Excerpt to read:
--------
A tour of chapters 30-33

When Pip, anxious to get away from his servant -- the "Avenger" -- sends this Avenger to "Hyde Park-corner to see what o'clock it was" (Ch. 30), he sends him on a trip of about 2 miles as the crow flies. The Key Map of Collins' Atlas (below) can be used to distinguish the length of this journey: Pip lives at Barnard's Inn, located in the lower left portion of the area designated by "10," between Fleet Street (to the south) and Holborn (to the north), just west of the street that becomes Blackfriar's bridge lower down. Hyde Park-corner is between Hyde and Green Parks, roughly at the intersection of Piccadilly and Grosvenor Place, in the area designated by "2." All of the maps reproduced here have been highlighted for convenience of reference and increased legibility.



Hyde Park-corner is visible in greater detail on Plate 2 of Collins' Atlas (below), at the upper right.


Barnard's Inn is visible on Plate 10 of the Atlas (below), at the upper left, next to the engraved image of Newgate Prison. Also visible on Plate 10 is Wood Street, Cheapside, where the coach office is located.
--------
Dataset:
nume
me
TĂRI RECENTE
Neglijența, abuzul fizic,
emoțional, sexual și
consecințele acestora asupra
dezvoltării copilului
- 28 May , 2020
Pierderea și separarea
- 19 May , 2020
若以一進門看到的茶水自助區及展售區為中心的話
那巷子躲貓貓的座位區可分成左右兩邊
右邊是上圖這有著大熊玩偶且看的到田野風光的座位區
--------
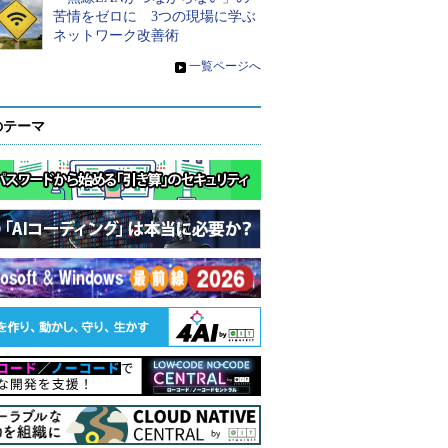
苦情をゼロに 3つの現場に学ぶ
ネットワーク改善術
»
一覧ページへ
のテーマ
--------
What to produce: Reproduce word for word the part of the map-tour text starting at "Barnard's Inn is" and ending at "office is located.". The records were taken from a different source than the text.

Written response:
Barnard's Inn is visible on Plate 10 of the Atlas (below), at the upper left, next to the engraved image of Newgate Prison. Also visible on Plate 10 is Wood Street, Cheapside, where the coach office is located.